J’ai Lu, 2017, 219 pages, 6.90 €
« Parler pour ne plus être victime. Dénoncer est le seul remède. Le remède peut dans un premier temps aggraver les douleurs. Le remède fait mal mais il soigne. Et il n’en existe pas d’autre… Se taire, c’est croire que, seule, nous parviendrons à passer à autre chose. C’est faux dans la plupart des cas. »
2016. Quatre militantes d’Europe Ecologie-Les Verts (EELV) portent plainte pour agression sexuelle et harcèlement contre Denis Baupin, alors député EELV et vice-président de l’Assemblée nationale. Les médias s’en emparent. Sandrine Rousseau, porte-parole d’EELV, est l’une d’elles. Elle raconte la difficulté de porter plainte, l’incompréhension des proches (« Mais pourquoi ne lui as-tu pas mis une baffe ?»), la peur que sa vie intime soit exposée, « la peur de ne pas être crue ». Dans ce parti féministe dont les secrétaires nationales sont des femmes (Voynet, Duflot, Cosse…), la plupart des dirigeants n’ont pas dit « laissons faire la justice, attendons les résultats de l’enquête » mais « il n’y a pas de doute, nous soutiendrons les victimes ». Denis Baupin bénéficie cependant d’un « réseau de soutiens résolus». La plainte ne déclenche ni « débat global » ni « questions collectives ». Il suffit à EELV d’avoir une « commission féministe » et « la parité comme paravent ».

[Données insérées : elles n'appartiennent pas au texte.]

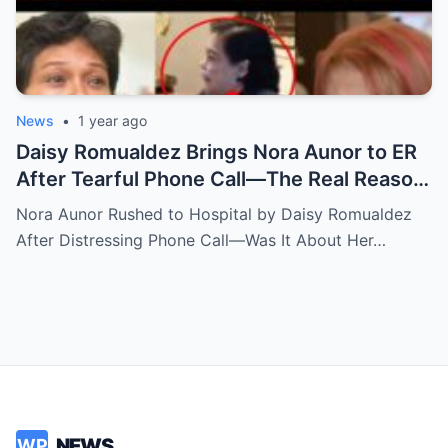
News
•
1 year ago
Daisy Romualdez Brings Nora Aunor to ER
After Tearful Phone Call—The Real Reason
Revealed
Nora Aunor Rushed to Hospital by Daisy Romualdez
After Distressing Phone Call—Was It About Her…
NEWS
WP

Sandrine Rousseau raconte la « défense insupportable » de son agresseur. Denis Baupin savait « reconnaitre celles qui avaient cette faille, ce manque d’assurance que nous cachions si profondément ». Il se dit victime de « manipulation » et d’un « complot politique ». Il en est même sincèrement convaincu, comme il est persuadé qu’il ne faisait aucun mal et invoque un « libertinage incompris ». « Minimiser, dénier… humilier les femmes, mettre en doute leur parole, en appeler à ce qu’elles ont de plus douloureux en elles pour remuer le couteau dans la plaie et les déstabiliser. » Baupin bénéficie de la prescription, cette « ardoise magique » sur laquelle « sont blanchis les auteurs » de crimes ou de délits. La plainte est classée sans suite comme dans 99 % des cas. « Les défenses insupportables fonctionnent donc. L’ordre des choses dispose d’une armée de petits soldats. Une armée malheureusement mixte. »
Sandrine Rousseau dit aussi « le réveil », ce jour où « la peur a disparu », « la tête un peu plus haute » où elle a eu « enfin le sentiment de ne plus subir ». « Défier l’impunité quand elle est installée est tout sauf anodin. On le mesure aussi ce jour-là. Le jour du réveil. »
Les droits des femmes progressent par « microséismes », « sous les coups de butoirs d‘affaires mises au grand jour » qui brisent le « tabou » écrit Sandrine Rousseau. « Soyons nombreuses à prendre cette parole, à l’imposer sur la place publique. Obligeons la société à évoluer. » Si les 580 000 victimes par an de violences sexuelles en France doivent apprendre à parler, c’est nous tous qui devons apprendre à les entendre.